Photo credit: David Kirouac-Imagn Images

Manny Malhotra and Craig Berube now sit at the center of Toronto's coaching reset.

David Pagnotta's latest read on the Maple Leafs search was blunt: he expects Toronto to lean younger, with Malhotra and Jay Leach among the types to watch.

That matters because it points the Leafs toward a different kind of hire after Berube's dismissal. This does not sound like a search built only around the biggest résumé on the market.

Berube was fired on Wednesday, with Sportsnet reporting the move came from new general manager John Chayka and senior executive adviser Mats Sundin less than 2 weeks after they were hired.

Toronto also finished 32-36-14 and missed the playoffs, which changed the tone of this search right away. This is not a contender swapping coaches after a decent run. It is a club trying to reset fast.

That is why Pagnotta's younger-route angle lands. A team coming off a season like that may want a coach it can shape with the next version of the roster, not just a veteran name with one timeline in mind.

Malhotra fits that conversation naturally. He already has Leafs ties after spending 4 years as an assistant in Toronto before moving to Abbotsford in 2024.

David Pagnotta: Re Maple Leafs coaching search: I would presume that they're going in a younger type of route...whether it's a Manny Malhotra or Jay Leach...or whomever - The Sheet (5/13)

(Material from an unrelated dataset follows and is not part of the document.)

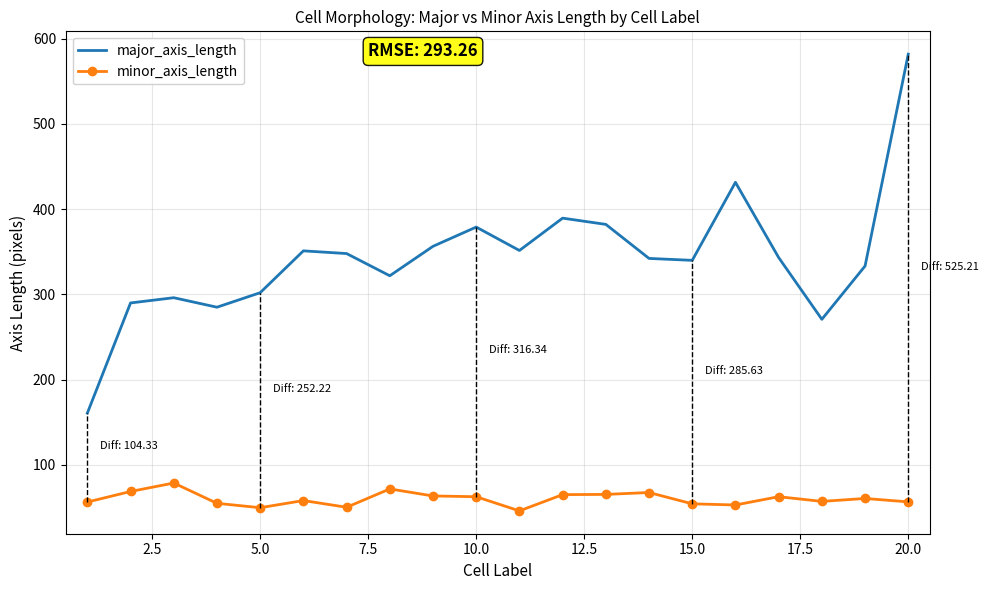

What is the difference between the second highest and minimum values in the major_axis_length series?

270.7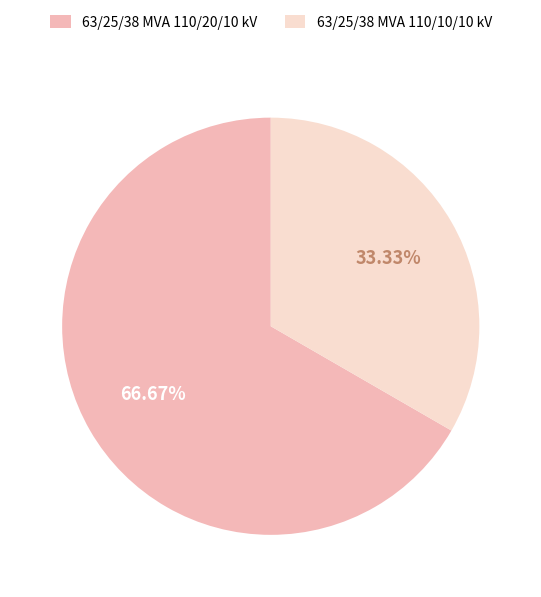

Does any single category account for the majority?

Yes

David Pagnotta hints the Leafs may be heading in a shocking new direction

This is where the search gets more interesting. A younger hire would suggest the Leafs are not only trying to replace Berube. They are trying to change the feel of the room.

Malhotra has also built strong trust with Ryan Johnson in Abbotsford, and that connection has already made him a serious name in another Canadian market.

That does not mean he is the favorite in Toronto today. It does mean his profile lines up with what Pagnotta described, and that alone puts him firmly in the frame.

Leach belongs in the same conversation for the same reason. He fits the younger-coach lane Toronto now seems willing to explore rather than defaulting to a safer recycled option.

The bigger point is this: once the Leafs moved off Berube that quickly, they told the league this summer is not about patience. It is about finding a coach who matches the next build.

And if Pagnotta has the read right, that next build may not start with the loudest name available. It may start with a coach like Malhotra, who looks more aligned with where Toronto thinks it has to go next.